# Raw data:
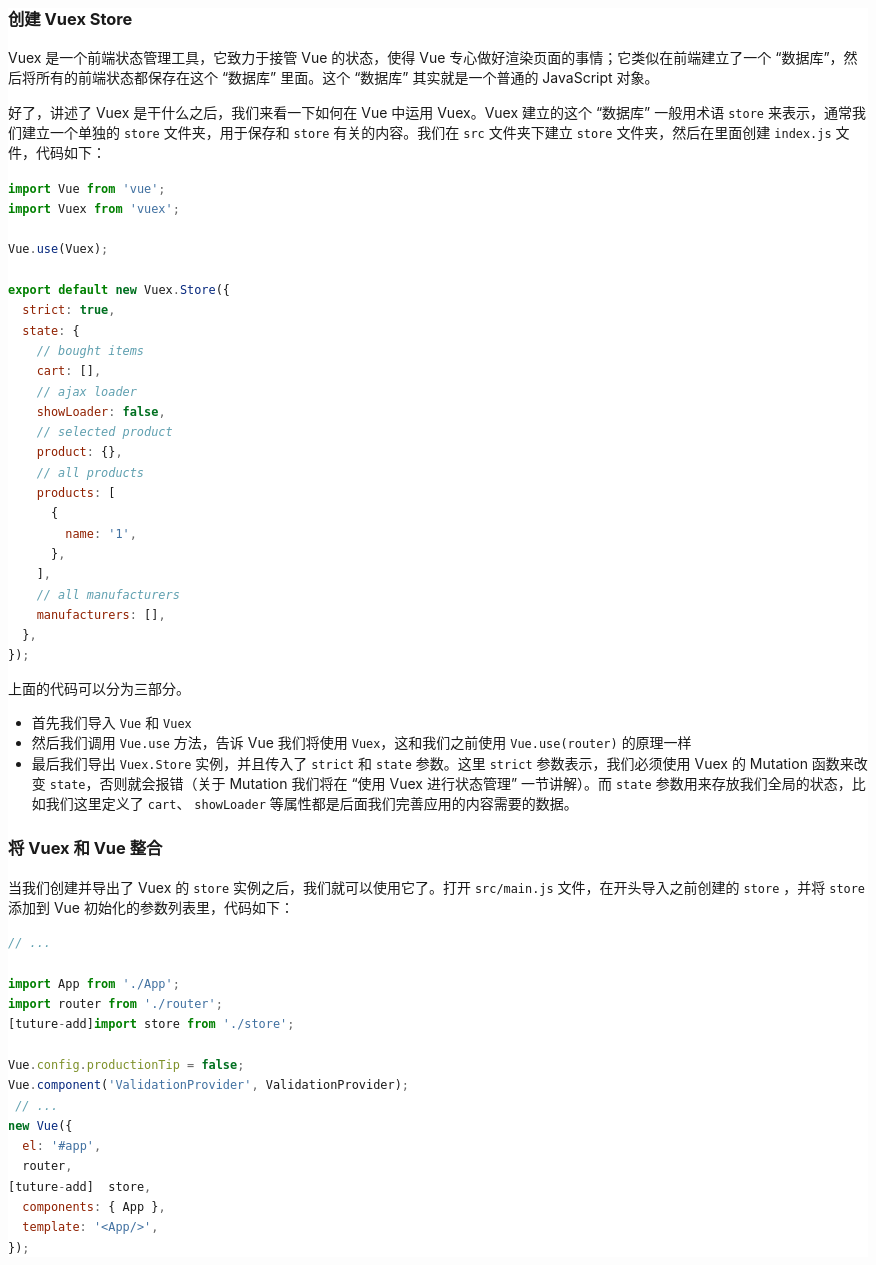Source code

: ### 创建 Vuex Store

Vuex 是一个前端状态管理工具，它致力于接管 Vue 的状态，使得 Vue 专心做好渲染页面的事情；它类似在前端建立了一个 “数据库”，然后将所有的前端状态都保存在这个 “数据库” 里面。这个 “数据库” 其实就是一个普通的 JavaScript 对象。

好了，讲述了 Vuex 是干什么之后，我们来看一下如何在 Vue 中运用 Vuex。Vuex 建立的这个 “数据库” 一般用术语 `store` 来表示，通常我们建立一个单独的 `store` 文件夹，用于保存和 `store` 有关的内容。我们在 `src` 文件夹下建立 `store` 文件夹，然后在里面创建 `index.js` 文件，代码如下：

```js src/store/index.js https://github.com/tuture-dev/vue-online-shop-frontend/blob/0dfeb91/src/store/index.js 查看完整代码
import Vue from 'vue';
import Vuex from 'vuex';

Vue.use(Vuex);

export default new Vuex.Store({
  strict: true,
  state: {
    // bought items
    cart: [],
    // ajax loader
    showLoader: false,
    // selected product
    product: {},
    // all products
    products: [
      {
        name: '1',
      },
    ],
    // all manufacturers
    manufacturers: [],
  },
});
```

上面的代码可以分为三部分。

- 首先我们导入 `Vue` 和 `Vuex`
- 然后我们调用 `Vue.use` 方法，告诉 Vue 我们将使用 `Vuex`，这和我们之前使用 `Vue.use(router)` 的原理一样
- 最后我们导出 `Vuex.Store` 实例，并且传入了 `strict` 和 `state` 参数。这里 `strict` 参数表示，我们必须使用 Vuex 的 Mutation 函数来改变 `state`，否则就会报错（关于 Mutation 我们将在 “使用 Vuex 进行状态管理” 一节讲解）。而 `state` 参数用来存放我们全局的状态，比如我们这里定义了 `cart`、 `showLoader` 等属性都是后面我们完善应用的内容需要的数据。

### 将 Vuex 和 Vue 整合

当我们创建并导出了 Vuex 的 `store` 实例之后，我们就可以使用它了。打开 `src/main.js` 文件，在开头导入之前创建的 `store` ，并将 `store` 添加到 Vue 初始化的参数列表里，代码如下：

```js src/main.js https://github.com/tuture-dev/vue-online-shop-frontend/blob/0dfeb91/src/main.js 查看完整代码
// ...

import App from './App';
import router from './router';
[tuture-add]import store from './store';

Vue.config.productionTip = false;
Vue.component('ValidationProvider', ValidationProvider);
 // ...
new Vue({
  el: '#app',
  router,
[tuture-add]  store,
  components: { App },
  template: '<App/>',
});
```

# Work item:
Restate the data word for word and exclude every picture.

# Result for this task:
Source code

: ### 创建 Vuex Store

Vuex 是一个前端状态管理工具，它致力于接管 Vue 的状态，使得 Vue 专心做好渲染页面的事情；它类似在前端建立了一个 “数据库”，然后将所有的前端状态都保存在这个 “数据库” 里面。这个 “数据库” 其实就是一个普通的 JavaScript 对象。

好了，讲述了 Vuex 是干什么之后，我们来看一下如何在 Vue 中运用 Vuex。Vuex 建立的这个 “数据库” 一般用术语 `store` 来表示，通常我们建立一个单独的 `store` 文件夹，用于保存和 `store` 有关的内容。我们在 `src` 文件夹下建立 `store` 文件夹，然后在里面创建 `index.js` 文件，代码如下：

```js src/store/index.js https://github.com/tuture-dev/vue-online-shop-frontend/blob/0dfeb91/src/store/index.js 查看完整代码
import Vue from 'vue';
import Vuex from 'vuex';

Vue.use(Vuex);

export default new Vuex.Store({
  strict: true,
  state: {
    // bought items
    cart: [],
    // ajax loader
    showLoader: false,
    // selected product
    product: {},
    // all products
    products: [
      {
        name: '1',
      },
    ],
    // all manufacturers
    manufacturers: [],
  },
});
```

上面的代码可以分为三部分。

- 首先我们导入 `Vue` 和 `Vuex`
- 然后我们调用 `Vue.use` 方法，告诉 Vue 我们将使用 `Vuex`，这和我们之前使用 `Vue.use(router)` 的原理一样
- 最后我们导出 `Vuex.Store` 实例，并且传入了 `strict` 和 `state` 参数。这里 `strict` 参数表示，我们必须使用 Vuex 的 Mutation 函数来改变 `state`，否则就会报错（关于 Mutation 我们将在 “使用 Vuex 进行状态管理” 一节讲解）。而 `state` 参数用来存放我们全局的状态，比如我们这里定义了 `cart`、 `showLoader` 等属性都是后面我们完善应用的内容需要的数据。

### 将 Vuex 和 Vue 整合

当我们创建并导出了 Vuex 的 `store` 实例之后，我们就可以使用它了。打开 `src/main.js` 文件，在开头导入之前创建的 `store` ，并将 `store` 添加到 Vue 初始化的参数列表里，代码如下：

```js src/main.js https://github.com/tuture-dev/vue-online-shop-frontend/blob/0dfeb91/src/main.js 查看完整代码
// ...

import App from './App';
import router from './router';
[tuture-add]import store from './store';

Vue.config.productionTip = false;
Vue.component('ValidationProvider', ValidationProvider);
 // ...
new Vue({
  el: '#app',
  router,
[tuture-add]  store,
  components: { App },
  template: '<App/>',
});
```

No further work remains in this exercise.